As someone who started their first blog in 2000 – back then we used to argue a LOT over whether the format was pronounced “web-log” or “we-blog” – I cannot endorse creating and maintaining a blog purely for financial gain. This is, primarily, because it’s a crazy idea that will never happen.
I mean, okay, yes, some people do make a living from advertising, but the opportunities there are incredibly niche and often don’t have anything to do with writing interesting posts and communicating interesting ideas. But generally it’s like any online content creation right now – maybe you’ll be the next blog version of Twitch streamer Ninja, with Drake doing guest posts, but it’s vastly more likely that you’ll end up like the rest of us, with a nice site and some nice readers and a fun hobby.
But take heart – just because you’re probably not going to become internet rich and famous from your blog doesn’t mean it can’t add value to your wallet. The skills you use and learn from being a blogger can help the next time you look for a job, particularly if you are looking in an adjacent career path.
In my case, my experience as a blogger helped me land a truly awesome job in communications at Microsoft. So how can you make this work for you, the newbie blogger? Follow me on a journey through bullet points!
• Don’t sell yourself short
At any point while reading the above, did you think to yourself something like, “but my blog is too new” or “but I have too few readers” or “my writing is so bad, it doesn’t count”? STOP THAT. Seriously, stop it! I can see you! You are doing a cool thing and no matter how many visitors you have or how much you like your own writing, you should be proud of it. Owning a blog shows consistency, it shows a curious and creative mind, and over time it shows how you’ve grown as a communicator.

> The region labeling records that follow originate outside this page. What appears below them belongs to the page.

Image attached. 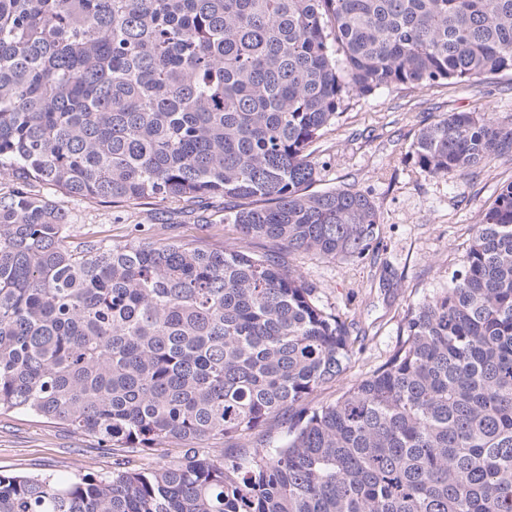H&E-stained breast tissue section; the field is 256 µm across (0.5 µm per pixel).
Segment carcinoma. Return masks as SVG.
Returning <instances> with one entry per match:
<instances>
[{
  "mask_svg": "<svg viewBox=\"0 0 512 512\" xmlns=\"http://www.w3.org/2000/svg\"><path fill=\"white\" fill-rule=\"evenodd\" d=\"M502 72L512 0H0V411L146 460L182 445L118 454L109 478L0 473V512H512V184L330 403L357 339L282 257L379 244L370 195L310 190L345 97ZM412 154L466 176L512 156V126L444 113ZM38 184L189 213L219 197L243 244L72 248Z\"/></svg>",
  "mask_w": 512,
  "mask_h": 512,
  "instance_id": "carcinoma-1",
  "label": "carcinoma"
}]
</instances>
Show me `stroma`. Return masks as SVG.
Here are the masks:
<instances>
[{
	"mask_svg": "<svg viewBox=\"0 0 512 512\" xmlns=\"http://www.w3.org/2000/svg\"><path fill=\"white\" fill-rule=\"evenodd\" d=\"M446 112H486L497 123L511 125L512 74L350 94L336 123L316 144L315 190L341 185L368 193L381 224L375 257L333 261L305 254L290 259L316 287L320 302L347 318L351 336L362 346L343 382L324 387L318 401L335 400L344 384L359 381L387 360L408 306L447 287L460 268L472 225L512 183V159L506 157L489 158L465 177L430 175L417 167L412 156L417 130ZM62 203L75 244L123 243L139 226L158 243L215 247L239 238L225 223L224 202L218 198L191 214L175 199L115 204L66 197ZM114 457L97 438L57 421L17 410L0 414V473L108 477Z\"/></svg>",
	"mask_w": 512,
	"mask_h": 512,
	"instance_id": "obj_1",
	"label": "stroma"
}]
</instances>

• Keep learning and be curious
Owning a blog gives you a wonderful excuse to try different things and expand your skills. You could play with fancy Photoshop tutorials to create a new header graphic, or see how tweeting about your posts at different times of the day affects how many people click on the link. You could become a WordPress ninja and write your own plugins, or edit videos, or try writing a short story. Read a book on persuasive communication. Use your blog as a platform to explore.
• Track your numbers
Okay, clarity time: I am NOT saying that you should live for your visitor analytics, because that leads to desperate content and burned out bloggers. However, “data-driven” is a phrase that comes up a lot nowadays, and your blog is a great generator of data. How do you measure “success” for your blog? How can you impact those measurements? Learning what metrics matter and how you can track them is a wonderful and in-demand skillset.
• Have an opinion
You don’t need to set out to irritate and anger people (in fact, I’d rather you didn’t), but it’s hard to be interested by a post with no point of view. Blogging is a good way to practice having strong opinions, breaking down your argument, and being engagingly assertive. Occasionally, when commenters disagree, you can practice active listening and conflict resolution, and perhaps even have your mind changed. (I know, I know, that never happens on the internet.)

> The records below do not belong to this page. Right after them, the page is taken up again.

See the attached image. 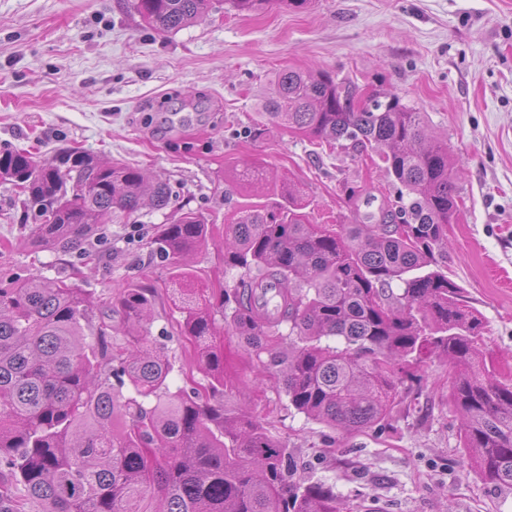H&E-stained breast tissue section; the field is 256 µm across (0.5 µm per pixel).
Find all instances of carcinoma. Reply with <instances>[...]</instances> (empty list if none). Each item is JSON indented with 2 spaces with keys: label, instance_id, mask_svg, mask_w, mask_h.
Segmentation results:
<instances>
[{
  "label": "carcinoma",
  "instance_id": "carcinoma-1",
  "mask_svg": "<svg viewBox=\"0 0 512 512\" xmlns=\"http://www.w3.org/2000/svg\"><path fill=\"white\" fill-rule=\"evenodd\" d=\"M230 4L242 12L308 0ZM130 8L174 32L201 20L211 0ZM258 107L270 124L375 159L397 200L362 214L375 196L351 187L354 220L312 224L305 193L245 164L239 181L272 186L280 201L225 225L224 266L240 275L216 292L195 287L186 262L213 227L192 211L161 225L155 253L178 285L200 389L171 391L167 354L141 334L153 289L129 284L98 310L69 275L0 288V512L30 501L39 512H340L333 486L295 483L288 448L224 409V396H243L248 384L224 377L218 312L256 363L255 387L282 390L297 412L334 430L384 428L411 390L405 382H420L410 367L441 354L461 447L482 481L512 489V378L486 364L481 321L436 259L459 210L448 145L398 96L375 90L364 101L359 85L328 71L278 72ZM56 160L0 149V181L22 190L44 247L75 249L147 197L157 209L169 203V184L139 168L83 150ZM114 312L123 326L112 325Z\"/></svg>",
  "mask_w": 512,
  "mask_h": 512
}]
</instances>
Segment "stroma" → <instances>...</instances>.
Masks as SVG:
<instances>
[{"label": "stroma", "mask_w": 512, "mask_h": 512, "mask_svg": "<svg viewBox=\"0 0 512 512\" xmlns=\"http://www.w3.org/2000/svg\"><path fill=\"white\" fill-rule=\"evenodd\" d=\"M288 68L397 93L447 141L461 201L438 264L478 312L487 362L512 371V0H311L252 12L214 0L203 20L172 33L150 28L128 0H0V148L44 162L78 147L171 188L166 208L146 205L99 225L88 263L80 250L34 243L16 188L0 183V285L74 268L104 301L129 283L155 285L147 341L171 358V390L189 386L192 349L152 244L159 225L180 209L203 214L214 239L191 265L208 287L230 288L238 272L224 265L225 224L277 202L238 181L244 162L288 177L308 195L316 224L348 221L347 187L395 196L369 160L266 124L257 102ZM417 373L419 387L403 395L383 434L315 423L272 388L248 400L226 395L224 406L288 446L297 480L332 484L355 512H512V490L482 482L459 446L445 360L430 357Z\"/></svg>", "instance_id": "1"}]
</instances>
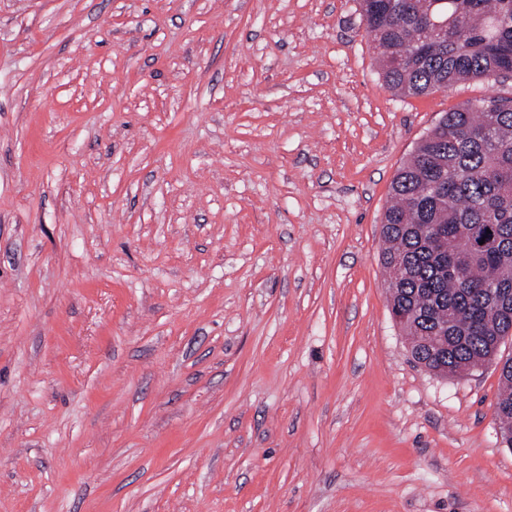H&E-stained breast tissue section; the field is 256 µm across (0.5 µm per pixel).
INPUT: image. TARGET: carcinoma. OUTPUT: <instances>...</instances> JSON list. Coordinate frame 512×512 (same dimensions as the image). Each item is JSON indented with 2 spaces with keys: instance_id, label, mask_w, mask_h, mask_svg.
I'll list each match as a JSON object with an SVG mask.
<instances>
[{
  "instance_id": "cac0c4a2",
  "label": "carcinoma",
  "mask_w": 512,
  "mask_h": 512,
  "mask_svg": "<svg viewBox=\"0 0 512 512\" xmlns=\"http://www.w3.org/2000/svg\"><path fill=\"white\" fill-rule=\"evenodd\" d=\"M383 80L400 97L512 72V0H359ZM482 249L472 239L485 229ZM391 312L414 359L444 377L492 360L512 332V98L447 112L398 169L384 215ZM495 402L512 448V358Z\"/></svg>"
}]
</instances>
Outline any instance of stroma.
I'll return each instance as SVG.
<instances>
[{
	"label": "stroma",
	"mask_w": 512,
	"mask_h": 512,
	"mask_svg": "<svg viewBox=\"0 0 512 512\" xmlns=\"http://www.w3.org/2000/svg\"><path fill=\"white\" fill-rule=\"evenodd\" d=\"M358 0H0V512H512L499 357H411L389 189L444 112Z\"/></svg>",
	"instance_id": "35a3bbf8"
}]
</instances>
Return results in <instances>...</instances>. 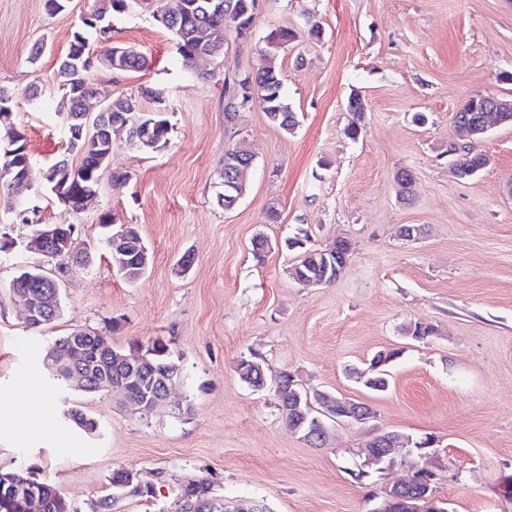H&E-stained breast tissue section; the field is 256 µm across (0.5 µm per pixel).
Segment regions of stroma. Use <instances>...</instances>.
Here are the masks:
<instances>
[{"label": "stroma", "mask_w": 512, "mask_h": 512, "mask_svg": "<svg viewBox=\"0 0 512 512\" xmlns=\"http://www.w3.org/2000/svg\"><path fill=\"white\" fill-rule=\"evenodd\" d=\"M92 0H68L52 15L45 0H0V87L14 94L12 120L37 166L66 142L49 94L71 26ZM319 22L322 37L309 35ZM288 28L296 39L275 64L300 123L290 133L259 104L224 117V81L265 67L264 38ZM50 48L31 59L33 44ZM113 42L153 60L150 70H94L102 99L165 92L172 130L159 152L112 143L111 168L84 210L58 202L46 184L22 223L0 187V471L51 483L75 512L113 494L114 470L129 468L152 495L117 497V512H174L183 487L211 484L224 502L250 499L268 512H370L380 487L409 479L396 467L358 479V450L374 432L433 438L443 477L435 494L449 512H512L501 492L512 481V126L477 148L488 165L468 179L451 171L454 116L475 96L512 97V0H259L253 31L227 34L202 74L186 70L173 35L141 10L115 16ZM44 92L29 101L30 86ZM365 107L357 139L345 134L347 103ZM426 113L419 124L415 113ZM246 141L255 156L248 190L232 210L217 203L224 147ZM411 172L414 195H397ZM278 218L269 221V208ZM137 225L150 252L134 283L113 271L99 217ZM35 224H71L91 265L45 261L26 248ZM423 230L400 238L401 225ZM306 231L317 247L336 239L353 251L330 286L294 281L292 251L252 255L263 233L281 241ZM194 263L181 273L184 254ZM47 264L60 283L61 313L28 329L10 285L20 268ZM427 322L434 335L406 336ZM76 330L106 337L126 354L160 340L184 376L170 407L138 413L119 394L56 388L41 356L47 340ZM398 351L387 391L356 374L379 352ZM256 355L301 386L369 405L365 424L336 423L314 448L289 430L273 389L252 390L237 372ZM37 372L41 383L20 380ZM76 406L100 425L87 433L63 413Z\"/></svg>", "instance_id": "obj_1"}]
</instances>
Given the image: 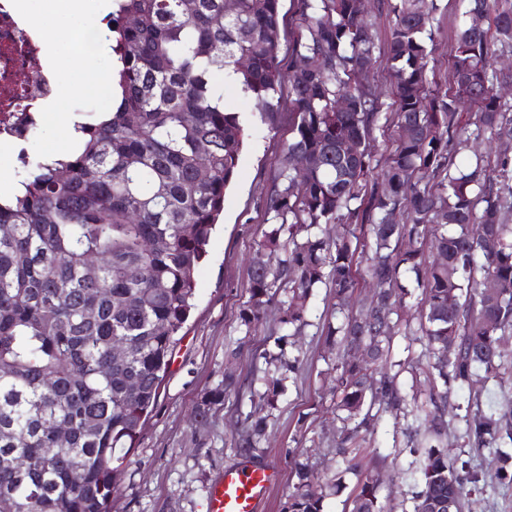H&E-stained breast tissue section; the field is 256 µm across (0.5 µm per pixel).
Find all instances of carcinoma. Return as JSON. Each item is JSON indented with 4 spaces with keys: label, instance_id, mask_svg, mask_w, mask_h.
<instances>
[{
    "label": "carcinoma",
    "instance_id": "obj_1",
    "mask_svg": "<svg viewBox=\"0 0 512 512\" xmlns=\"http://www.w3.org/2000/svg\"><path fill=\"white\" fill-rule=\"evenodd\" d=\"M466 2L446 91L428 70L436 6L388 0L387 105L371 83L374 40L360 0H296L286 68L280 0H112L115 101L76 127L78 152L34 158L17 193L0 200V512H110L126 458L117 449L133 446L158 402L246 144L224 95L226 68L265 119L285 84L294 109L240 323L250 332L274 306L294 336L308 324L312 289L331 288L335 321L325 343L337 349V454L357 479L351 512H383L376 465L362 463L358 450L379 413L409 406L405 364L390 358L408 295L403 278L414 279L419 327L404 333L425 338L433 358L427 404L416 411L434 437L419 459L414 512H461L463 479L444 448L448 382L463 391L500 378L498 337L512 331V156L464 155L472 139L512 136V106L496 93L512 74L494 66L512 48V0ZM476 14L494 34L474 26ZM339 98L347 111H336ZM390 128L392 150L376 174L371 137ZM294 154L303 169L290 166ZM396 210L404 223H389ZM329 224L342 233L327 237ZM478 225L487 236L473 235ZM429 244L439 259L427 265ZM278 251L285 258L274 267ZM88 253L102 257L94 271ZM362 257L372 293L354 316L347 306ZM358 339L371 351L365 364L350 355ZM118 341L126 344L119 364ZM263 358L274 374L253 395L272 412L300 359ZM387 361L398 370L385 371ZM225 391L205 393L199 415L224 404ZM464 418L477 446L512 441V409L505 420ZM59 426L69 431L63 441ZM265 427L266 418L247 414L240 446L255 447ZM294 474L284 512H323L312 466L297 462Z\"/></svg>",
    "mask_w": 512,
    "mask_h": 512
}]
</instances>
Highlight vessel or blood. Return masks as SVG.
Here are the masks:
<instances>
[{"mask_svg":"<svg viewBox=\"0 0 512 512\" xmlns=\"http://www.w3.org/2000/svg\"><path fill=\"white\" fill-rule=\"evenodd\" d=\"M268 467L241 466L225 471L209 492L210 512H257L271 487Z\"/></svg>","mask_w":512,"mask_h":512,"instance_id":"obj_1","label":"vessel or blood"}]
</instances>
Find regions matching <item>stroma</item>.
Here are the masks:
<instances>
[{"instance_id": "1", "label": "stroma", "mask_w": 512, "mask_h": 512, "mask_svg": "<svg viewBox=\"0 0 512 512\" xmlns=\"http://www.w3.org/2000/svg\"><path fill=\"white\" fill-rule=\"evenodd\" d=\"M434 3L440 29L434 36L429 68L446 87L451 82L452 38L463 4L461 0ZM227 96L247 124L250 137L226 192L224 213L212 234L208 255L196 273L184 337L164 376L158 403L117 478L111 512H208L209 488L225 469L239 465L276 468L278 479L259 512H282L294 482V460L300 453L308 457L318 475L342 473L341 490L327 493L323 510L348 512L356 480L343 474L342 461L335 454L340 427L332 370L336 354L327 349L323 335L324 317L334 304L328 288L314 289L308 301L310 322L295 343L302 365L289 380L279 410L268 419L265 440L250 450L238 446L242 420L254 406L250 382L262 376L265 368L259 354L276 350L281 335L278 319L270 312L255 335L245 336L237 313L249 297V260L267 227L266 194L284 158L292 104L282 98L278 113L267 121L254 100L237 88L228 87ZM392 358L416 366V373H402L401 379L419 402H426L427 358L420 342L396 336ZM228 378L235 386L223 406L208 417L197 416L203 394ZM460 400V391L449 386L448 452L455 465L464 466L476 478L465 486L464 512H512V483L502 480L499 457L503 451L512 455V443L498 450L470 445L464 436L465 422L455 409ZM418 426L414 417L387 413L364 443L365 459L386 458L378 491L384 512H413L419 477L410 448Z\"/></svg>"}]
</instances>
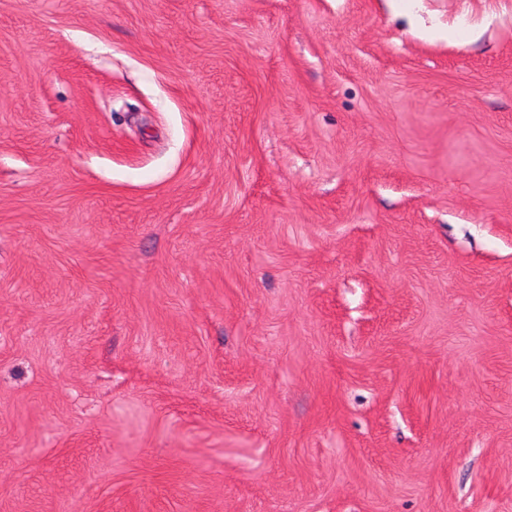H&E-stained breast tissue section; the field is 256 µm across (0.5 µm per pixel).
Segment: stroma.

Blogging itself might not be a way to make money, particularly on a small hobbyist scale, but it can definitely help you learn new skills and become more confident when it’s time to get out there and look for a new role.

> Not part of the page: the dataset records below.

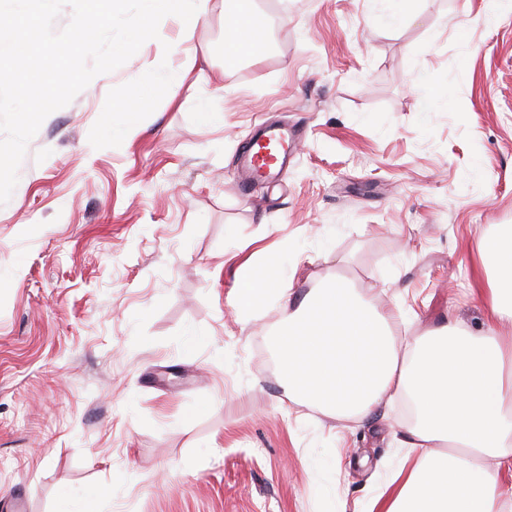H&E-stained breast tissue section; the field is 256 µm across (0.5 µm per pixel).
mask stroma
I'll return each instance as SVG.
<instances>
[{
    "label": "stroma",
    "mask_w": 512,
    "mask_h": 512,
    "mask_svg": "<svg viewBox=\"0 0 512 512\" xmlns=\"http://www.w3.org/2000/svg\"><path fill=\"white\" fill-rule=\"evenodd\" d=\"M268 47L223 69L224 20L168 16L51 113L0 206V512H361L404 451L406 398L338 417L284 398L277 299L227 300L246 258L293 294L344 278L411 346L494 327L471 259L512 225V0H278ZM201 69L187 70L191 58ZM181 79L130 133L145 75ZM218 122L197 117L199 103ZM304 136L241 190L264 121Z\"/></svg>",
    "instance_id": "obj_1"
}]
</instances>
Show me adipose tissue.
Masks as SVG:
<instances>
[{"label":"adipose tissue","instance_id":"adipose-tissue-1","mask_svg":"<svg viewBox=\"0 0 512 512\" xmlns=\"http://www.w3.org/2000/svg\"><path fill=\"white\" fill-rule=\"evenodd\" d=\"M214 8L224 16V66L264 50L267 28L254 0H146L128 24L127 44L151 34L155 10L183 18L189 38L200 15ZM478 257L490 315L512 325V225L487 235ZM280 266L272 258L247 262L233 305L249 309L284 297ZM278 354L285 395L300 405L366 417L397 394L411 398L415 421L402 441L411 461L392 472L389 490L364 512H512V490L498 480L512 470V340L448 323L403 350L390 313L336 279L289 300Z\"/></svg>","mask_w":512,"mask_h":512}]
</instances>
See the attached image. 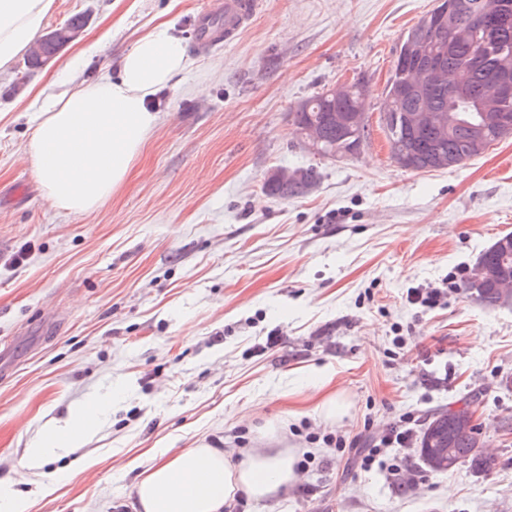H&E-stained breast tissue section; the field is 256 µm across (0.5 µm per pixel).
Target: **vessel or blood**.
I'll list each match as a JSON object with an SVG mask.
<instances>
[{"label": "vessel or blood", "instance_id": "b4317fda", "mask_svg": "<svg viewBox=\"0 0 512 512\" xmlns=\"http://www.w3.org/2000/svg\"><path fill=\"white\" fill-rule=\"evenodd\" d=\"M261 5V0H211L198 20L199 46H207L219 37L225 42H233L250 24Z\"/></svg>", "mask_w": 512, "mask_h": 512}]
</instances>
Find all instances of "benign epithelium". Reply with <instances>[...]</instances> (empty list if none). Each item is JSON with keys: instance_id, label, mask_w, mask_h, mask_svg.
Returning <instances> with one entry per match:
<instances>
[{"instance_id": "obj_1", "label": "benign epithelium", "mask_w": 512, "mask_h": 512, "mask_svg": "<svg viewBox=\"0 0 512 512\" xmlns=\"http://www.w3.org/2000/svg\"><path fill=\"white\" fill-rule=\"evenodd\" d=\"M440 7L435 12L438 23L448 27L455 41L469 48L468 66L448 79V69L444 66L445 49L432 45L422 35H416L411 41L403 58L414 63L412 75L403 83V95L406 97L425 96L435 88L449 87L456 104L442 112H431L419 108L402 113L406 128L413 134L435 130L441 134L454 129L463 120L459 103L468 93L469 73L478 71L487 76L491 86L490 96L479 104V115L471 137L469 151L480 153L483 150V130L487 126L500 128L501 133H512V124L502 113V106L512 101V0H498L490 13L487 35L500 43L496 57L486 53L484 40L479 38L470 25L471 5L465 0H438ZM361 118L359 112L336 110L331 121L338 129H344ZM303 147L310 153L321 155V143L325 130L319 123H310L301 128ZM475 287L491 288L498 307L512 304V273L492 267L478 268L475 275ZM452 427L448 436L436 440L434 461L438 471L453 469L460 464L452 448L453 439L471 435L477 425V410L469 402L452 409Z\"/></svg>"}]
</instances>
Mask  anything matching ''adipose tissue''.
Listing matches in <instances>:
<instances>
[{
    "mask_svg": "<svg viewBox=\"0 0 512 512\" xmlns=\"http://www.w3.org/2000/svg\"><path fill=\"white\" fill-rule=\"evenodd\" d=\"M53 2L0 0V69L36 40ZM186 66L182 41L158 26L123 54L117 76L85 83L66 70L61 92L36 95L25 156L53 208L91 214L126 182L159 123L150 98ZM296 459L292 448H257L238 463L218 448H191L145 469L135 496L141 512H224L239 493L261 503L287 492Z\"/></svg>",
    "mask_w": 512,
    "mask_h": 512,
    "instance_id": "1",
    "label": "adipose tissue"
}]
</instances>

On one hiring committee I was a part of, we called a guy in for an interview who seemed, on paper, decently qualified but uninspiring. I remember feeling pretty meh about him halfway through the interview. And then, in response to a question about project management style, he mentioned offhand that he ran had for the last four years run, out of his basement, an online-based used book store specializing in out of print science fiction and fantasy. And we all kind of cocked our heads and collectively went, “Wait…what?” and then we spent basically the rest of the interview talking about that. It was absolutely amazing experience – he had been running this “little hobby business” (as he put it) that demonstrated many of the skills we were looking for. Sure, it was small scale, but he had experience researching, setting up, and managing a web-sales platform. He had experience with inventory management, sales forecasting, value/profit analysis on various titles, advertising, and sourcing inventory. Not to mention the creativity, initiative, and dedication that it demonstrated. It wasn’t even on his resume (he said he didn’t think anyone would care) and it was hands down the most interesting and compelling thing about him as a candidate. We ended up hiring him, and once I got to know him a little better I made him promise he’d put it on his resume the next time he looked for a job.
So basically, I agree with everything you said. Skills are skills no matter where they come from and you shouldn’t downplay things you’ve learned for fun rather than in school. If anything it says a lot about you that you spend your free time learning new skills and using those skills to create things and engage with people.